The next generation again illustrates, not the sameness in function, but the equality in position, of man and woman. Isaac and Rebekah differ in their conception of educational discipline and factors.
Yet whatever may have been the difference of opinion between them with regard to interference in their children’s affairs, before their children, father and mother are completely at one, for when the first suspicion of displeasure comes to Esau, it reaches him in Isaac’s name alone. We are told that “then saw Esau that the daughters of Canaan were evil in the eves of Isaac, his father.” Isaac, the executive, had completely adopted the tactics of Rebekah, the advisory branch of the government.
In Rebekah we are shown the first social innovator, the first ‘being to act contrary to tradition, and the iron-bound customs of society. She, refuses to yield to birth its rights, in a case in which were involved the higher considerations of the guardianship of truth. And this reformer was the traditionally conservative woman, Rebekah.
Such are the ideals of equality between man and woman that have come down to as from the days of the Patriarchs. Such, furthermore, was the basis upon which the position of woman in Judaism was fixed, and such in turn, the ideal towards which the Jewish woman was to aspire.

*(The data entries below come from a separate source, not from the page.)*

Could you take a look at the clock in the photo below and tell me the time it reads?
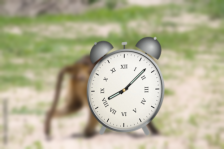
8:08
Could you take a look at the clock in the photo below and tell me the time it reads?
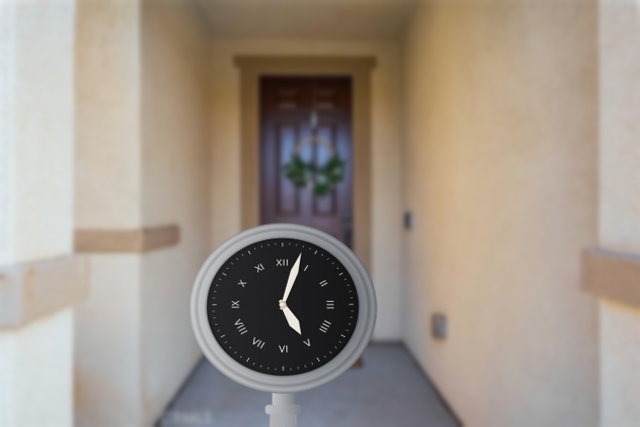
5:03
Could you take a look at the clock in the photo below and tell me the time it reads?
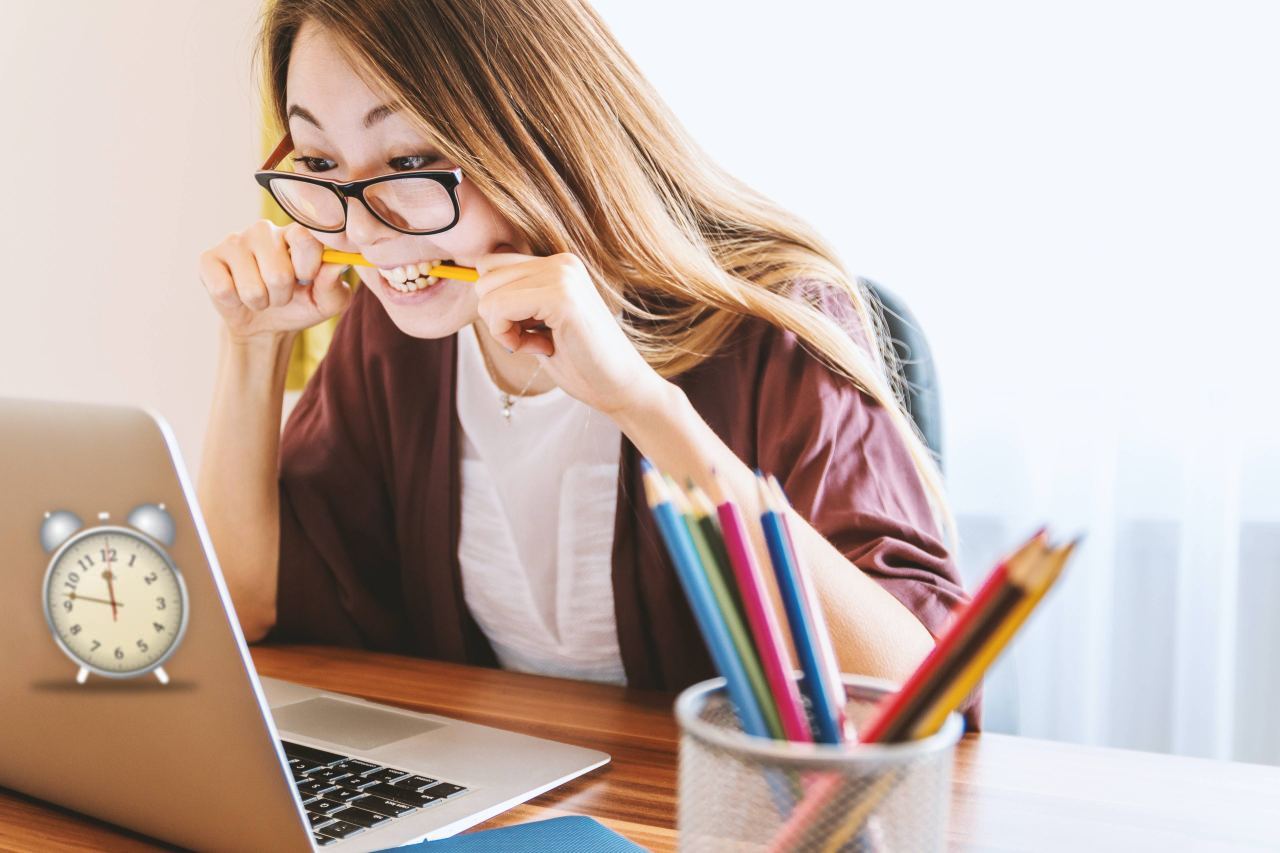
11:47:00
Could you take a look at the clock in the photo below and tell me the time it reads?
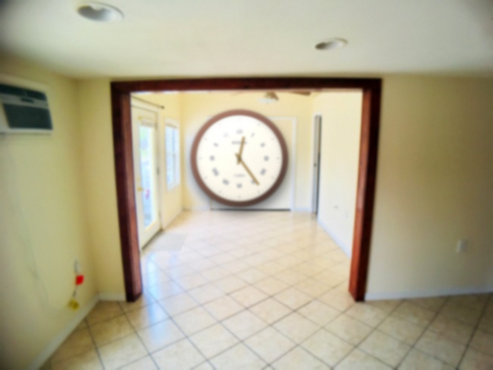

Women continued to be held in high esteem. We hear of the mothers of the greatest men, of Jochebed, the mother of Moses, and of Hannah, the mother of Samuel and the sole director of his career. We still hear of fathers and mothers acting in equal conjunction, as in the disastrous youth of Samson. The law ranges them together: “If a man have a stubborn and rebellious son, who hearkeneth not to the voice of his father, or to the voice of his mother, and they chastise him, and he will not hearken unto them, then shall his father and his mother lay hold on him.” We have evidence of woman’s dignity in the parallel drawn by the prophets between the relation of Israel to God and that of a wife to her husband, most beautifully in this passage which distinguished between the husband of a Jewish woman and the lord of a mediaeval Griseldis: “And it shall happen at that day, saith the Lord, that thou shalt call me Ishi (my husband), and shalt not call me any more Ba’aii (my lord). And I will betroth thee unto me for ever: Yea, I will betroth thee unto me in righteousness and justice, and in lovingkindness, and in mercy. And I will betroth thee unto me in faith fulness.”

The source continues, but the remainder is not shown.